Experts are calling for change, following the stabbing death of Dr. Jeroen Ensink, a new father in London who was killed by a mentally ill man who had walked free after attacking a police officer with a knife days earlier. They note that the dangerousness of a small but volatile subset of psychiatric patients is not taken seriously enough. In a recent Journal of Advanced Nursing editorial, Dr. Niall McCrae of King's College London and Julian Hendy of hundredfamilies.org state that much-needed reform of mental health services is being obstructed by efforts to avoid stigma, which can leave patients without accurate diagnoses or proper care.
‘Treatment for mental illness is often simply tranquillising medication, with insufficient time or resources for meaningful therapeutic engagement.’
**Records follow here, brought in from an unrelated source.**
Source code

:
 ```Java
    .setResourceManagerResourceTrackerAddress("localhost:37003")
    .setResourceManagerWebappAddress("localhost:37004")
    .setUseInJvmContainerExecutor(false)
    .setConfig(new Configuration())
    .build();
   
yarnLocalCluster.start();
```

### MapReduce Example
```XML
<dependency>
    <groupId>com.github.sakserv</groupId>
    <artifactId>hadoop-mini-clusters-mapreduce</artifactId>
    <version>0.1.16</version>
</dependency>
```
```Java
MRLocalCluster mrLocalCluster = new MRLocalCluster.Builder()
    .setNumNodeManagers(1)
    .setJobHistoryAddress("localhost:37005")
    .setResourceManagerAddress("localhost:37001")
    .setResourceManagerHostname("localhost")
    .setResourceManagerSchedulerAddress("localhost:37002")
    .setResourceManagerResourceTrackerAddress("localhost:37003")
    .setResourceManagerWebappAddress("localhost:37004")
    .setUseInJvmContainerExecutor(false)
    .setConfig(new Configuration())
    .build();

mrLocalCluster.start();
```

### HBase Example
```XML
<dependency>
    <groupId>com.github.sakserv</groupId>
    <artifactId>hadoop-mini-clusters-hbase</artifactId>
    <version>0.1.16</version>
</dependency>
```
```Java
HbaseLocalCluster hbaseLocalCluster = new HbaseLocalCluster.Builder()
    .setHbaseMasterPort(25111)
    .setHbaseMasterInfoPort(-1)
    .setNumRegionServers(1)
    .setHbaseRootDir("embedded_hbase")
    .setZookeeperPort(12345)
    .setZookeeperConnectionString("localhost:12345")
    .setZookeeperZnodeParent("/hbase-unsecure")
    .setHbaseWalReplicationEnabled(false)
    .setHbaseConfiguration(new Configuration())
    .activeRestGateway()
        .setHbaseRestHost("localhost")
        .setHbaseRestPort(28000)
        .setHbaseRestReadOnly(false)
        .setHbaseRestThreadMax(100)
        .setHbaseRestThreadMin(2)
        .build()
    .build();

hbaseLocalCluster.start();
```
Some scholars and activists also disapprove of any control of patients that they perceive as oppression or abuse, rather than valuing such action as a sometimes necessary element of care. The authors lament that only the most disturbed cases are admitted to psychiatric wards, and patients are sometimes discharged before they are well enough. In addition, treatment is often simply tranquillising medication, with insufficient time or resources for meaningful therapeutic engagement.
"The system is now becoming unsustainable, and we are reaching peak community care," said Dr. McCrae.